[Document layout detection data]

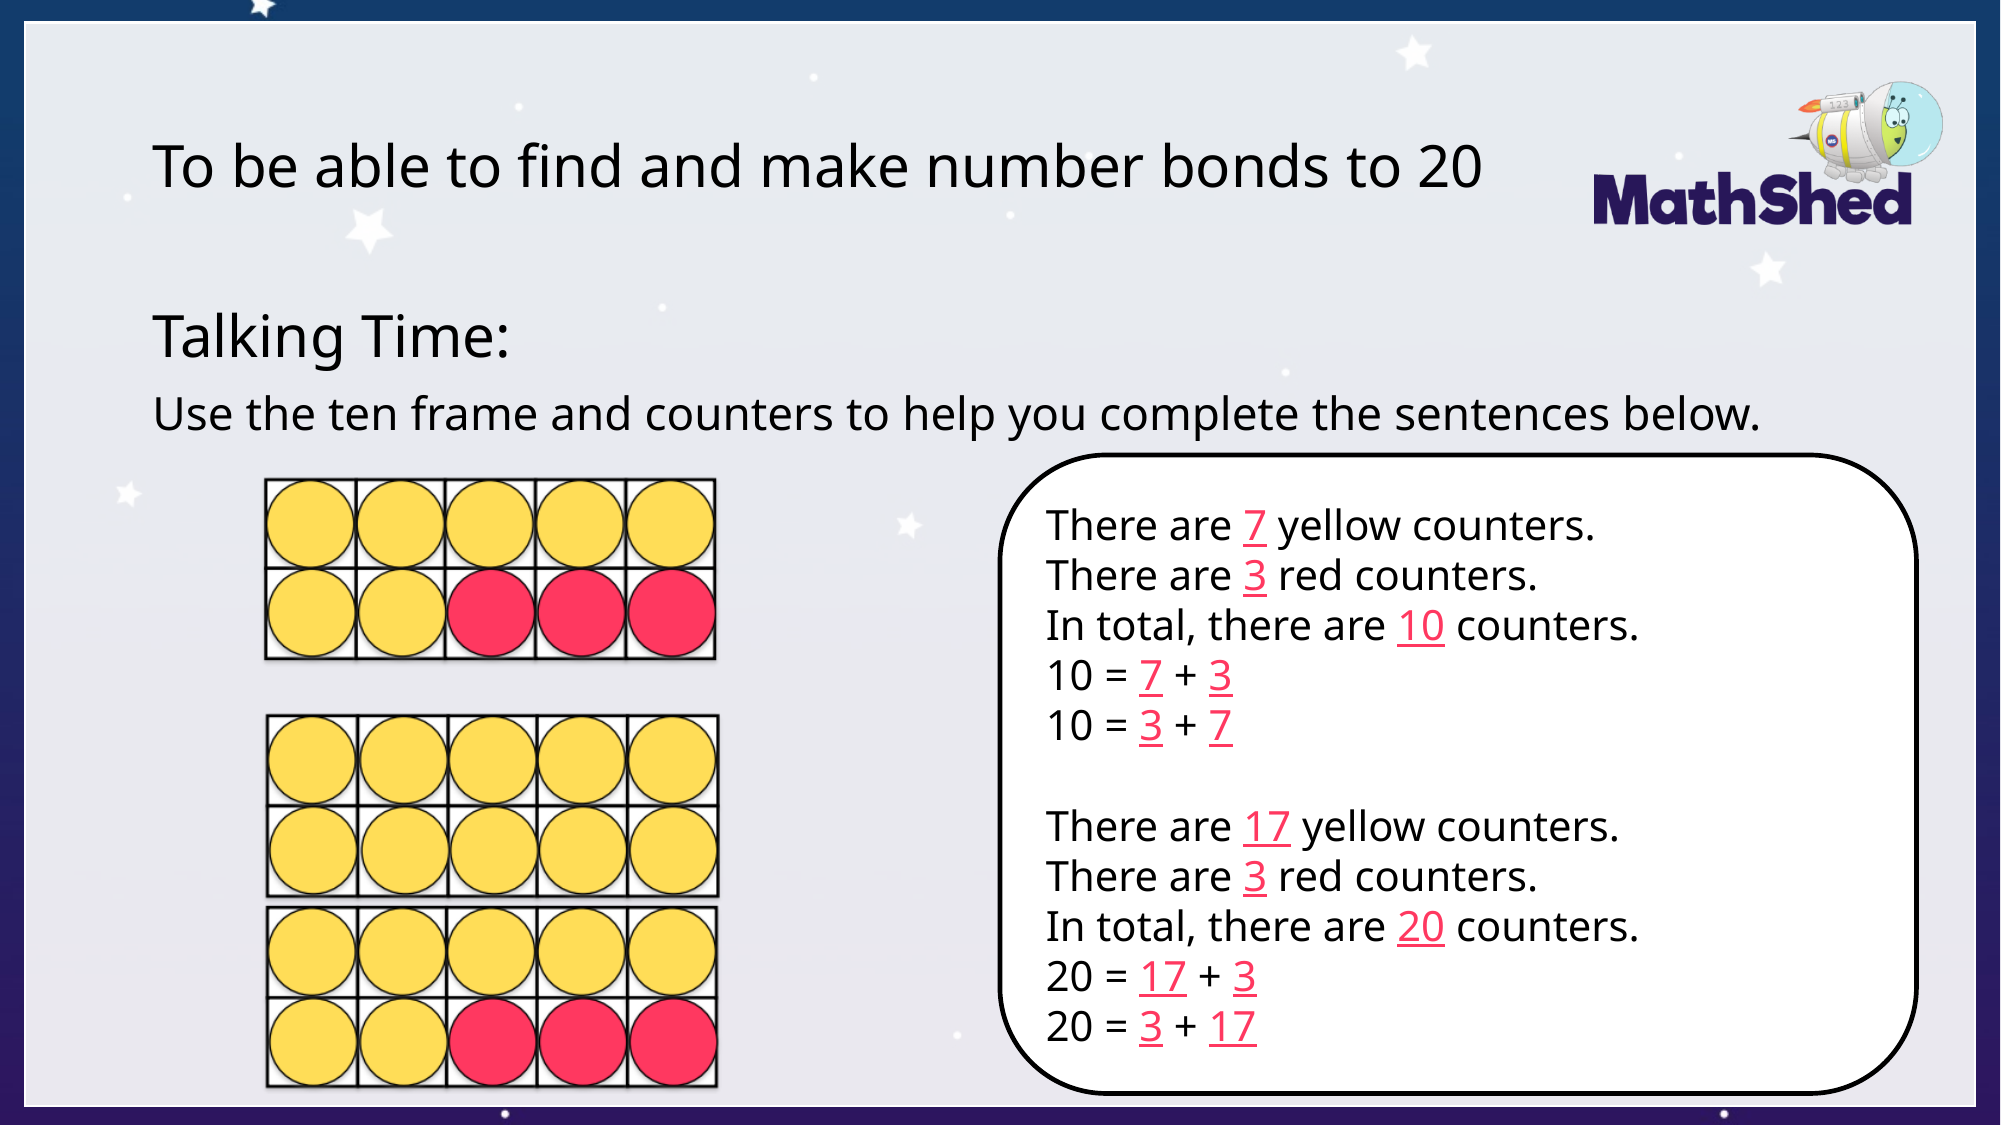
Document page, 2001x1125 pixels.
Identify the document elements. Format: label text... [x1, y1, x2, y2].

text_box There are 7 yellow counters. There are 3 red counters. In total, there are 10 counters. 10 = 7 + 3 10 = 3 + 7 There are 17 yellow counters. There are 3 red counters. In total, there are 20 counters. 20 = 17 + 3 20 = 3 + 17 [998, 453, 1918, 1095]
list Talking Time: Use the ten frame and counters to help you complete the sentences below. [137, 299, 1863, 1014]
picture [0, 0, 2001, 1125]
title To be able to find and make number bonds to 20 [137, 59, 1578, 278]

• Work required:
Every line above is to be returned exactly, with its pictures removed.

• Answer to this task:
Document page, 2001x1125 pixels.
Identify the document elements. Format: label text... [x1, y1, x2, y2].

text_box There are 7 yellow counters. There are 3 red counters. In total, there are 10 counters. 10 = 7 + 3 10 = 3 + 7 There are 17 yellow counters. There are 3 red counters. In total, there are 20 counters. 20 = 17 + 3 20 = 3 + 17 [998, 453, 1918, 1095]
list Talking Time: Use the ten frame and counters to help you complete the sentences below. [137, 299, 1863, 1014]
picture [0, 0, 2001, 1125]
title To be able to find and make number bonds to 20 [137, 59, 1578, 278]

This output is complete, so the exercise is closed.